“WIGAN are on their way to Wembley.”
The phrase has a familiar ring to it, hasn’t it?
But that’s because of our legendary rugby team’s exploits over the years rather than the local exponents of the round ball game.
At least until now.
In the space of a short car journey between Kitt Green and Swinley on Saturday afternoon I nearly crashed three times as Wigan Athletic dismantled overwhelming match favourites Everton with a trio of goals that put the team into an FA Cup semi-final for the first time in its history.
It made a nice change to read the national papers the next day and see out-and-out praise for Latics rather than the grudging platitudes and complaints about poor opposition which usually accompany a Wigan victory.
Unquestionably the right team won and it was a measure of their dominance that Toffee fans, who had forked out £30 a ticket for the tie, were streaming out of Goodison Park with 10 minutes of the first half still to play.
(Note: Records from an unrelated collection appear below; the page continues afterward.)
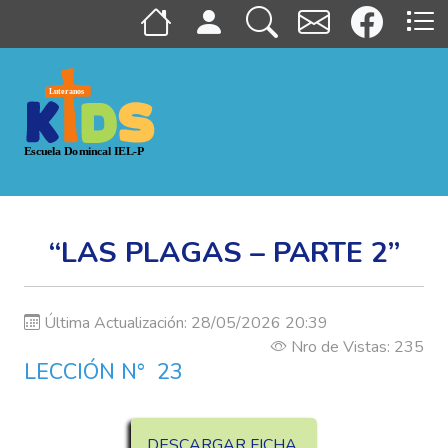
“LAS PLAGAS – PARTE 2”
Última Actualización: 28/05/2026 20:39
Nro de Vistas: 235
LECCIÓN N° 23
DESCARGAR FICHA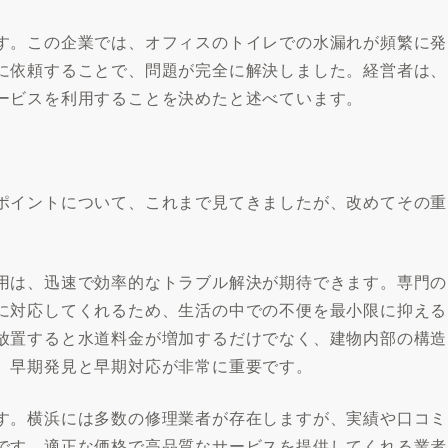
す。この企業では、オフィスのトイレでの水漏れが頻繁に発
に依頼することで、問題が完全に解決しました。経営者は、
ービスを利用することを決めたと述べています。
ポイントについて、これまで見てきましたが、改めてその重
用は、迅速で効率的なトラブル解決が期待できます。専門の
に対応してくれるため、生活の中での不便を最小限に抑える
放置すると水道料金が増加するだけでなく、建物内部の構造
、早期発見と早期対応が非常に重要です。
す。横浜には多数の修理業者が存在しますが、実績や口コミ
です。適正な価格で高品質なサービスを提供してくれる業者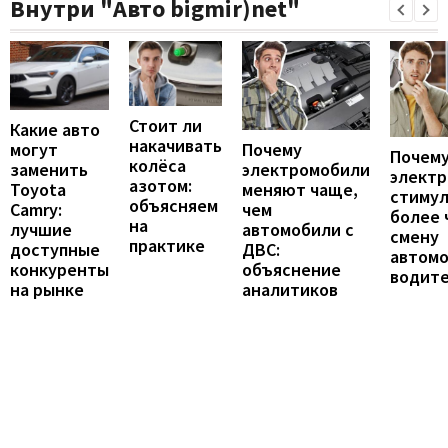
Внутри "Авто bigmir)net"
Стоит ли
Какие авто
накачивать
могут
Почему
Почему
колёса
заменить
электромобили
элект
азотом:
Toyota
меняют чаще,
стиму
объясняем
Camry:
чем
более 
на
лучшие
автомобили с
смену
практике
доступные
ДВС:
автомо
конкуренты
объяснение
водит
на рынке
аналитиков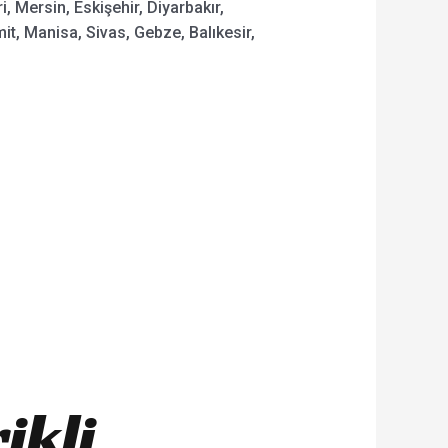
, Mersin, Eskişehir, Diyarbakır,
t, Manisa, Sivas, Gebze, Balıkesir,
rikli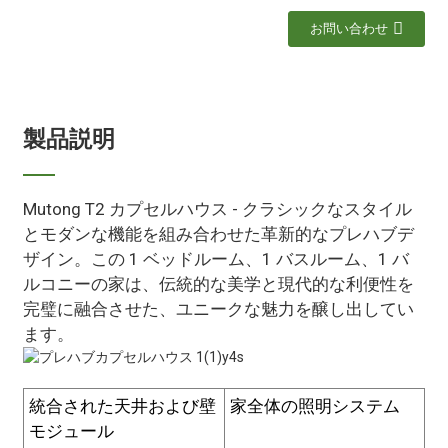
お問い合わせ
製品説明
Mutong T2 カプセルハウス - クラシックなスタイル
とモダンな機能を組み合わせた革新的なプレハブデ
ザイン。この 1 ベッドルーム、1 バスルーム、1 バ
ルコニーの家は、伝統的な美学と現代的な利便性を
完璧に融合させた、ユニークな魅力を醸し出してい
ます。
統合された天井および壁
家全体の照明システム
モジュール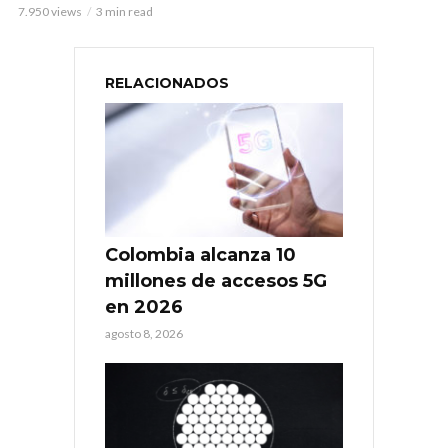
7.950 views
3 min read
RELACIONADOS
Colombia alcanza 10
millones de accesos 5G
en 2026
agosto 8, 2026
After so many years when Wigan Athletic has made little impression on the FA Cup (even since it reached the top flight), I’m still coming to terms with the fact that we are through to the last four of the most famous domestic club competition in the world.
This run may be viewed as a distraction when the club finds itself in a relegation dog fight yet again.
But fans must surely hope that the calm, cool and collected manager can use this success to galvanise his men and, once again, get them into a consistent, high-quality groove in time to preserve top flight status.
I’ve heard that some supporters would be happy to sacrifice a Premier League place to win the cup, especially if they think that dropping down a division would mean more league victories per season by a notoriously inconsistent team.
But it doesn’t work like that. Several are the teams that have gone down and stayed down because they haemorrhage their best players and find winning no easier.
It’s not long since Bradford City (their League Cup heroics notwithstanding), Sheffield United, Portsmouth and Coventry City to name but four, were among the elite.
All are strapped for cash, none has any realistic chance of playing the likes of Man United or Chelsea again any time soon.
Like it or not, survival is the more pressing concern for Wigan because of its long-term financial implications.
But I don’t think it would be too greedy to hope for enough points to fight another Premier League year and that iconic piece of silverware too!